An Inside Look at College Admissions

By Barbara Adams, February 2, 2021
Jeff Selingo ’95 provides an in-depth analysis of the admissions process and advice to college applicants.

As an Ithaca College journalism undergrad, Jeff Selingo ’95 interned at U.S. News & World Report. When his former mentor there died in 2007, he inherited a box of the magazine’s famous college rankings. Studying them, he was astonished at the higher acceptance rates at "elite" schools in previous decades.

“Now top colleges are even harder to get into and they’re inundated with applications,” Selingo says. “I wanted to look at the phenomenon of college admissions, which has changed in the last generation. It’s a $10 billion industry — in giving a window into it, I needed the perspective of many different players.”

"Who Gets In and Why: A Year Inside College Admissions," named one of 100 notable books of 2020 by The New York Times, is his third book on higher education in the U.S. In it Selingo, a former Chronicle of Higher Education editor, explores the black box of the admissions process — how students are selected, waitlisted, or denied.

professional headshot of Jeff Selingo

Jeff Selingo '95

For nearly two years, Selingo was embedded in admissions offices at three institutions: Emory, a major private university in Atlanta; Dickinson, a small liberal arts college in Pennsylvania; and the public flagship University of Washington, in Seattle. What he discovered was a complicated, imprecise, fluctuating system. His clearly written, statistically rich analysis includes the perspective of several representative student applicants. It also considers the historical and current effects of the high school counseling process, early decision, legacies and athletes, and most recently, test-optional applications.

To explain the admissions context, Selingo defines institutions as either “buyers” or “sellers.” “Sellers” offer a brand name and exclusivity; they don’t have to discount tuition to fill a class and can provide primarily need-based financial aid. But only about 50 institutions enjoy such lofty reputations: The majority of U.S. colleges and universities are “buyers,” wooing students to enroll via tuition discounts and “merit” (rather than need-based) awards.

Students seeking to advance in life as far and fast as possible focus on the select institutions, where chances of admission are notoriously slim.

“I was surprised to learn just how enamored they are with brand names, as if being admitted is a badge of honor, a game to be won,” Selingo says.

He describes just how competitive these institutions are and how mysterious is the weighting of their varied criteria  —  test scores, extracurriculars, geographic region, AP courses, among many others. At the end of the day, colleges gamble on students they believe are right for them at a particular moment, inevitably denying admission to superbly qualified students.

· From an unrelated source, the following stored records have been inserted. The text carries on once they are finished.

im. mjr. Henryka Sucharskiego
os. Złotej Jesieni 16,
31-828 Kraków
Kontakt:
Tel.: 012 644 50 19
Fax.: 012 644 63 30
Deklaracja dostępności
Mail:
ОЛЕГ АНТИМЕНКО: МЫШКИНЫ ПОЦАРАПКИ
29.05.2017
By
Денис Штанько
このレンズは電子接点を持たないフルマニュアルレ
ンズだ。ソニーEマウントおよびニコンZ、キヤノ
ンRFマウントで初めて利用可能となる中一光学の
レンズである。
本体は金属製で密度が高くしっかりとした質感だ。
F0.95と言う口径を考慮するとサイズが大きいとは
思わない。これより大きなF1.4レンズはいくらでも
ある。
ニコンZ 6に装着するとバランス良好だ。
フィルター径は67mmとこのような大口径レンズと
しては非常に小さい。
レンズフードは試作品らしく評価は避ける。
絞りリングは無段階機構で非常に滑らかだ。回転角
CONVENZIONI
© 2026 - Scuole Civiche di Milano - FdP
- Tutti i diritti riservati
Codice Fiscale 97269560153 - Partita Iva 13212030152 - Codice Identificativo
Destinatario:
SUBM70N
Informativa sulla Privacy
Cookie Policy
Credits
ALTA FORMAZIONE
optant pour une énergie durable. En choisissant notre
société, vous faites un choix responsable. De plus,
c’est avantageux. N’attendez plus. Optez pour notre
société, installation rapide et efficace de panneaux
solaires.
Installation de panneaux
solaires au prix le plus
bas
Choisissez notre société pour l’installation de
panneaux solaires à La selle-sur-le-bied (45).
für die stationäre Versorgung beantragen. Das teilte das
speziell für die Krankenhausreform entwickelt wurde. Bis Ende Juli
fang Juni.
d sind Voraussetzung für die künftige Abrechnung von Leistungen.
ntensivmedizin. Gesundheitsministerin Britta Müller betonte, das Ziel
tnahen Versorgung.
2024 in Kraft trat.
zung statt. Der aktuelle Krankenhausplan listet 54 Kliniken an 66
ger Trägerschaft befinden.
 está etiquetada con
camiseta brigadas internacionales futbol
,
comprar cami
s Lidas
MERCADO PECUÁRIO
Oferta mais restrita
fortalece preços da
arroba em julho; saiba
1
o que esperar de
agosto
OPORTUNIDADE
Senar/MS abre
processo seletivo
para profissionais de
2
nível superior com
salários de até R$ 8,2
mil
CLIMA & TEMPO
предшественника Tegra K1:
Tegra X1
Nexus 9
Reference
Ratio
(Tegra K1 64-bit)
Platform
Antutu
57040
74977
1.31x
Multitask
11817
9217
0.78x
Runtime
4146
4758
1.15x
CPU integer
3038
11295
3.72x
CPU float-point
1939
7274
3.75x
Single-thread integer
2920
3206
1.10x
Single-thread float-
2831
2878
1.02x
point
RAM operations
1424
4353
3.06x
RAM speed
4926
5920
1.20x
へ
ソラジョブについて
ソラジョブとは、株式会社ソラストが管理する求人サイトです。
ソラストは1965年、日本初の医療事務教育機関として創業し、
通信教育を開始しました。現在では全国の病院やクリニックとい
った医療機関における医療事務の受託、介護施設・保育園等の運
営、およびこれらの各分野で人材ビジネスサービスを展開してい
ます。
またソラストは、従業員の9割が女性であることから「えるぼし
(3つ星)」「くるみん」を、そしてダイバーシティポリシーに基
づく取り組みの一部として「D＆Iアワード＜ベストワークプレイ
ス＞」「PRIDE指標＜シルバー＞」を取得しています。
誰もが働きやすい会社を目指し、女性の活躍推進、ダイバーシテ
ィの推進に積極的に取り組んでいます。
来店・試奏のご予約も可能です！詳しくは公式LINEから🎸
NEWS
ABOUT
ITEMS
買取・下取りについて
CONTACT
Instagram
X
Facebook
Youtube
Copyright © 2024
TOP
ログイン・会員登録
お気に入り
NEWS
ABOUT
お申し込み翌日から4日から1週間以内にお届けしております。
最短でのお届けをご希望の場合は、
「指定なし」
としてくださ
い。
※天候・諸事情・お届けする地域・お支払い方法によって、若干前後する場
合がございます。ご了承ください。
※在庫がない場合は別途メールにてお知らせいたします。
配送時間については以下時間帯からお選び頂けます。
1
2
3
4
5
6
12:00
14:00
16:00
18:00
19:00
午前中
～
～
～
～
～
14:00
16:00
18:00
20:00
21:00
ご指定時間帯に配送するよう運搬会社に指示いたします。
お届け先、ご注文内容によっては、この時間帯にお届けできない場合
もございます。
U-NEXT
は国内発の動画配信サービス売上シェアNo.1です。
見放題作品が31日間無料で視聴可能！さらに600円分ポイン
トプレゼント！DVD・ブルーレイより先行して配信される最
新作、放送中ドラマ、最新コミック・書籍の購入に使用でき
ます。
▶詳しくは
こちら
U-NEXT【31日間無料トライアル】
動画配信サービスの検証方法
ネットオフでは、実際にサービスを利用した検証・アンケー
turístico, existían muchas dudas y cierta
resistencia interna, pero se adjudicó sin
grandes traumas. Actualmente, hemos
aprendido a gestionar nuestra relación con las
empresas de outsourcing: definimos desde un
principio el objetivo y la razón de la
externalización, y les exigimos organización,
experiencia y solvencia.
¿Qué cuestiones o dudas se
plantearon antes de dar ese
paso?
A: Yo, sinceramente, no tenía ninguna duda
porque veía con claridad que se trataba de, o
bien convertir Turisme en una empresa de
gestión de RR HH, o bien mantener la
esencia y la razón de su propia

“Success in college is about how you go, not just where you go.”

Jeff Selingo ’95, author

But excellent educations can be had at many “buyer” institutions, which applicants too often overlook in their emphasis on prestige. Selingo cites his own education at Ithaca College (where he is a member of the Board of Trustees) as an example. He would like parents to understand that at these places, students are most likely to get financial aid based on merit as well as need.

If students look past the mystique of “prestige,” they can increase their chances of admission and support and find “the right fit.” High school grades and course rigor are finally more important than SAT scores, Selingo says. And ultimately, he advises, “Success in college is about how you go, not just where you go.”